Before BOYCE F. MARTIN, JR., NATHANIEL R. JONES and WELLFORD, Circuit Judges.


This case has been referred to a panel of the court pursuant to Rule 9(a), Rules of the Sixth Circuit. Upon examination of the briefs and the record, this panel agrees unanimously that oral argument is not needed. Rule 34(a), Federal Rules of Appellate Procedure.

The plaintiff is a former Michigan prisoner now imprisoned in Florida. On December 16, 1986, the plaintiff filed a 42 U.S.C. § 1983 action against the Director of the Michigan Department of Corrections and the Chairman of the Michigan Parole Board. In his complaint, the plaintiff alleged that the defendants had violated his procedural due process rights by their failure to return him to Michigan.

The plaintiff had earlier in 1985 escaped from prison in Michigan. He was subsequently arrested in Florida on November 18, 1985, on charges of grand theft. Following his arrest in Florida, Michigan authorities on November 19, 1985, filed a fugitive from justice detainer-warrant with the Florida corrections authorities. The plaintiff pled guilty to the Florida charges on February 7, 1986; and he was sentenced to five years imprisonment to be served concurrently with his Michigan sentence. In view of these events, plaintiff argued that the defendants' failure to require his immediate extradition violated the Michigan Uniform Criminal Extradition Act, Mich. Comp. Laws Ann. Secs. 780.1-.45.

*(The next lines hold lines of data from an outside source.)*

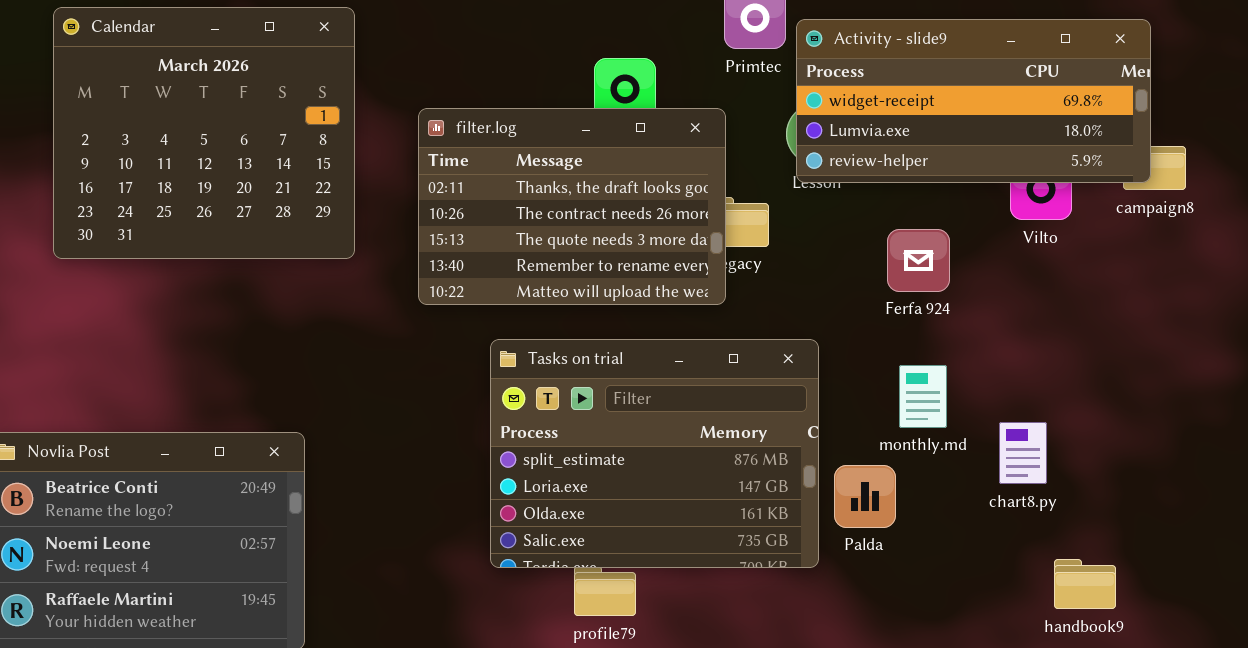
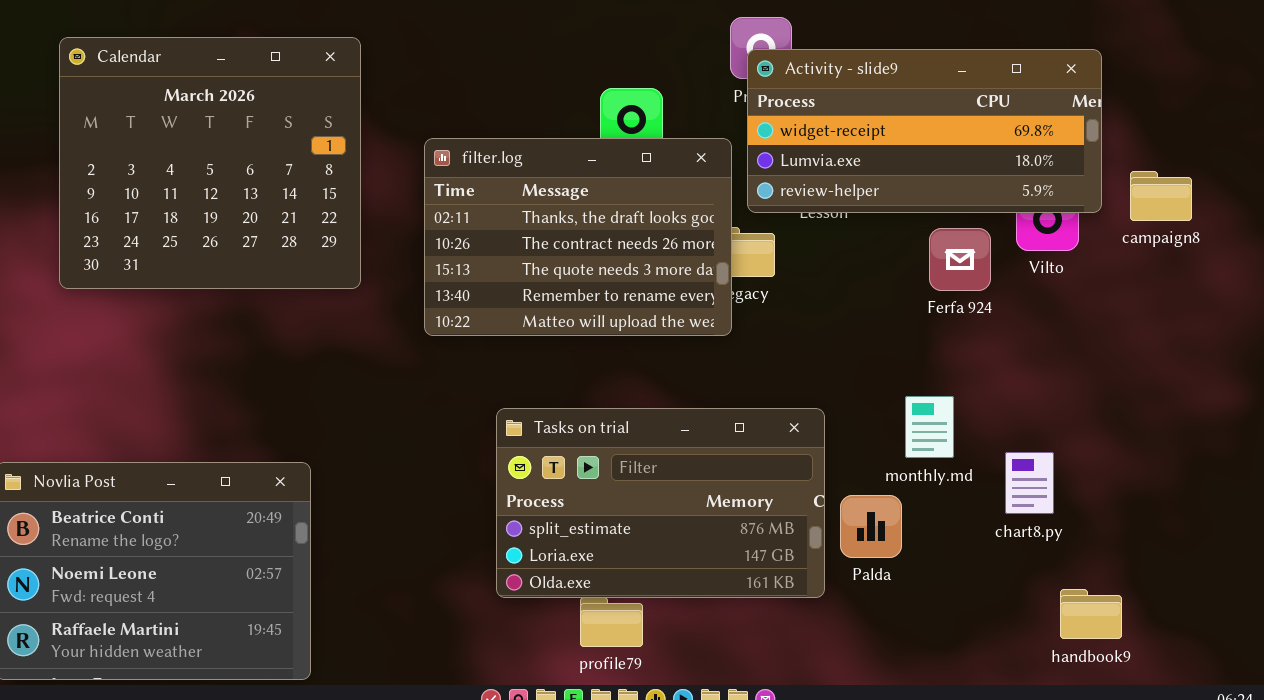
Activity - slide9: [796,19,1151,183] -> [747,49,1102,213], moved
Ferfa 924: [887,229,950,292] -> [929,228,991,291], moved
Tasks on trial: [490,339,819,568] -> [496,408,825,598], resized

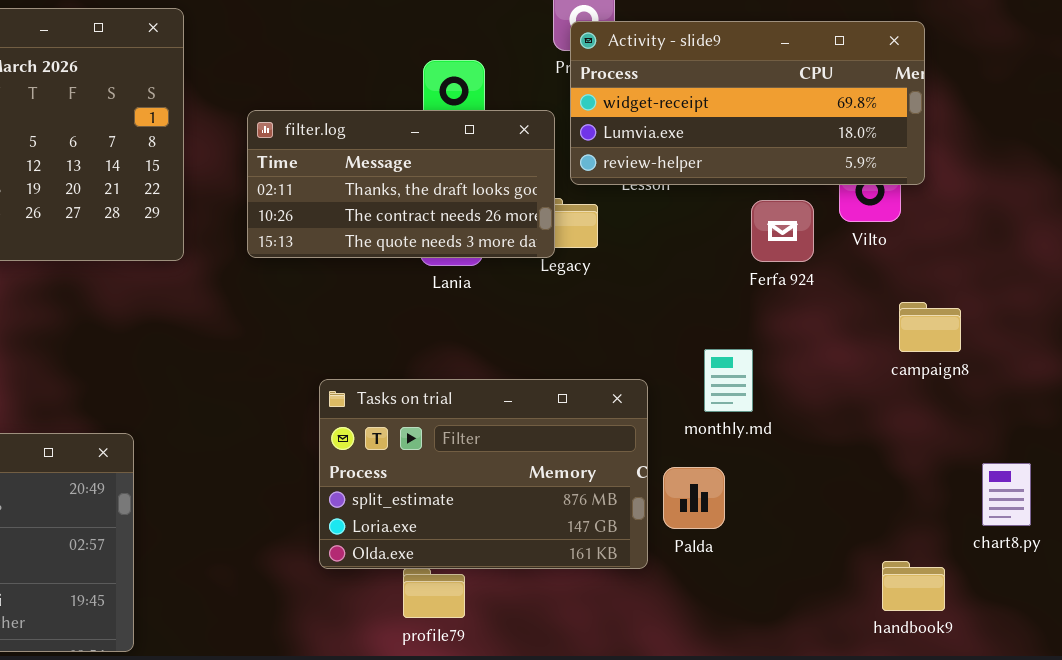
filter.log: [424,138,732,336] -> [247,110,555,258], resized
campaign8: [1130,171,1192,221] -> [899,302,961,352], moved
monthly.md: [905,396,954,458] -> [704,349,753,412], moved
chart8.py: [1005,452,1054,514] -> [982,463,1031,526], moved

Without serving the complaint, the district court entered an order which dismissed the plaintiff's complaint as frivolous under 28 U.S.C. § 1915(d). The plaintiff filed a timely notice of appeal to this court.

Having reviewed the record and the arguments raised by the plaintiff, we affirm the dismissal of the plaintiff's complaint. An action is frivolous and may properly be dismissed under Sec. 1915(d) if it appears beyond doubt that the plaintiff can prove no set of facts which would entitle him to relief. Malone v. Colyer, 710 F.2d 258, 261 (6th Cir. 1983).

The plaintiff's claim against defendant Brown fails to state a cognizable claim. To state a recoverable claim against a supervisor such as Brown, the plaintiff must at a minimum allege some direct causal link between his acts and the challenged constitutional acts of his employees. Hayes v. Jefferson County, 668 F.2d 869, 872 (6th Cir. 1982). The doctrine of respondeat superior in which liability arises solely from the employer-employee relationship does not apply in Sec. 1983 actions. See Monell v. Department of Social Services, 436 U.S. 658 (1978). Because the plaintiff has not alleged and causal link between defendant Brown's acts and plaintiff's injury, the plaintiff has failed to state a claim against Brown.

While, contrary to the district court's conclusion, defendant Hudson is not entitled to absolute immunity, see Adams v. Keller, 736 F.2d 320 (6th Cir. 1984), the remainder of appellant's action is likewise frivolous. To state an actionable claim for a procedural due process violation, the plaintiff must demonstrate that a random deprivation of his liberty or property occurred which could not have been anticipated by the defendants and that no adequate state remedies are available to redress the alleged wrong. Parratt v. Taylor, 451 U.S. 527 (1981). By failing to demonstrate a liberty interest in immediate extradition or to plead and prove the inadequacy of Michigan post-deprivation remedies if such an interest did exist, the plaintiff has failed to state a cause of action on which relief can be granted. See Beard v. Livesay, 798 F.2d 874, 876 (6th Cir. 1986); Joyce v. Mauromatis, 783 F.2d 56 (6th Cir. 1986); Wilson v. Beebe, 770 F.2d 578, 583-84 (6th Cir. 1985) (en banc).

Accordingly, the order of the district court as entered on January 16, 1987, is affirmed pursuant to Rule 9(b) (5), Rules of the Sixth Circuit.